As these were the days of mascots like Playboy’s rabbit and Esquire’s Esky (more about him here), Trump’s cover also included a John Tenniel-style knave with aces up his sleeve. Kurtzman’s own aces were his Mad art team Will Elder (who I also profiled for AIGA), Wally Wood (see here), and Jack Davis. Such was this amazing art director’s charisma that they were willing to take pay cuts and work with no contracts to join his new venture.

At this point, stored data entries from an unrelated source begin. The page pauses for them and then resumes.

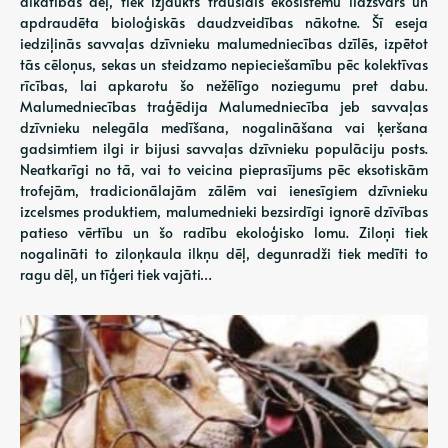
alkatības dēļ, tiek izjaukts trauslais ekosistēmu līdzsvars un
apdraudēta bioloģiskās daudzveidības nākotne. Šī eseja
iedziļinās savvaļas dzīvnieku malumedniecības dzīlēs, izpētot
tās cēloņus, sekas un steidzamo nepieciešamību pēc kolektīvas
rīcības, lai apkarotu šo nežēlīgo noziegumu pret dabu.
Malumedniecības traģēdija Malumedniecība jeb savvaļas
dzīvnieku nelegāla medīšana, nogalināšana vai ķeršana
gadsimtiem ilgi ir bijusi savvaļas dzīvnieku populāciju posts.
Neatkarīgi no tā, vai to veicina pieprasījums pēc eksotiskām
trofejām, tradicionālajām zālēm vai ienesīgiem dzīvnieku
izcelsmes produktiem, malumednieki bezsirdīgi ignorē dzīvības
patieso vērtību un šo radību ekoloģisko lomu. Ziloņi tiek
nogalināti to ziloņkaula ilkņu dēļ, degunradži tiek medīti to
ragu dēļ, un tīģeri tiek vajāti…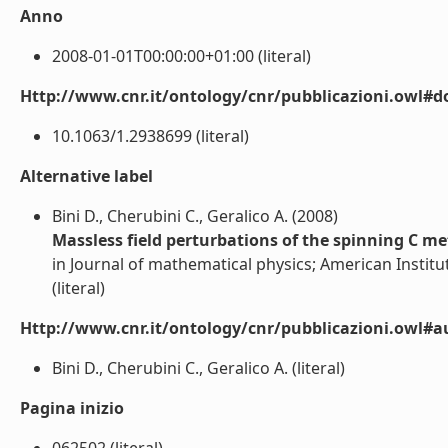
Anno
2008-01-01T00:00:00+01:00 (literal)
Http://www.cnr.it/ontology/cnr/pubblicazioni.owl#d
10.1063/1.2938699 (literal)
Alternative label
Bini D., Cherubini C., Geralico A. (2008)
Massless field perturbations of the spinning C me
in Journal of mathematical physics; American Institute
(literal)
Http://www.cnr.it/ontology/cnr/pubblicazioni.owl#a
Bini D., Cherubini C., Geralico A. (literal)
Pagina inizio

Al Jaffee, Arnold Roth, Russ Heath, R.O. Blechman, Phil Interlandi, and others also contributed. And Mel Brooks, Roger “Mad Libs” Price, author Max Shulman, and Doodles Weaver of Spike Jones City Slickers fame wrote text pieces.

But Trump‘s main attraction is its graphic humor, with spot-on spoofs of Al Capp’s Li’l Abner (Elder), of Giant with Liz Taylor, Rock Hudson, and James Dean (Davis), and of Disney cartoon fantasies (Wood). Outstanding ad parodies ranged from Breck shampoo to the Container Corporation of America. Even its own house ad mercilessly mocked a then-famous vodka tagline with “Trump: It leaves you breathless. Like Smirnoff. And Death.” Targets spanned from TV shows and Elvis Presley to plays and novels to prescription meds and planned obsolescence. Kurtzman’s Alfred E. Neuman character even makes a couple of cameos.

Not every piece is a visual stunner: Elder’s paintings that imitate Life magazine’s “Epic of Man” series are drab and lifeless, especially when compared with the spirited flair he later gave to his work for Kurtzman’s Annie Fanny. But on the whole, Trump was essential to setting the stage for Humbug and Help!, his subsequent creative – and short lived – triumphs. With around 60 pages per issue on quality paper, Trump accepted no outside ad revenue and sold for 50¢, twice Mad’s cover price. And it lasted only two issues, a casualty of budget cutbacks from its publisher, Playboy Enterprises. Specific details of its demise vary, although Hugh Hefner famously remarked, “I gave Harvey Kurtzman an unlimited budget, and he exceeded it.”

Some years back the “short-fingered vulgarian” – as Spy magazine, one of the many heirs of Kurtzman and Trump, branded The Donald back in the 1980s – published a wealth-porn quarterly that, of course, used the same name. But the original’s contribution to the art of satire is much too important to be forgotten. Fantagraphics, Dark Horse, and Playboy have all considered reprint books, but none have yet materialized. However, Fantagraphics’ first-rate Humbug boxed set, with annotations that provide valuable contexts for its topical material, has shown how such treasures can be given a glorious second life, and with deluxe production values.

Much of Trump‘s history is richly detailed in Bill Schelly’s brand new, nearly 650-page epic biography, Harvey Kurtzman: The Man Who Created Mad and Revolutionized Humor in America. Schelly, who I met at San Diego’s ComicCon this month, views it as one of the high points of Kurtzman’s career:

Trump came right after Mad, when his creative powers, and those of his collaborators, were at their peak. Once again he had the interior color that he’d had when Mad began as a comic book, which helped his satirical features approximate the look of the originals. It’s only the rarity of the magazine’s two issues and the lack of a good reprint collection that prevents Trump from being rediscovered for what it is: Harvey Kurtzman’s exploration of the slick magazine format to produce some of his funniest and most sophisticated work.”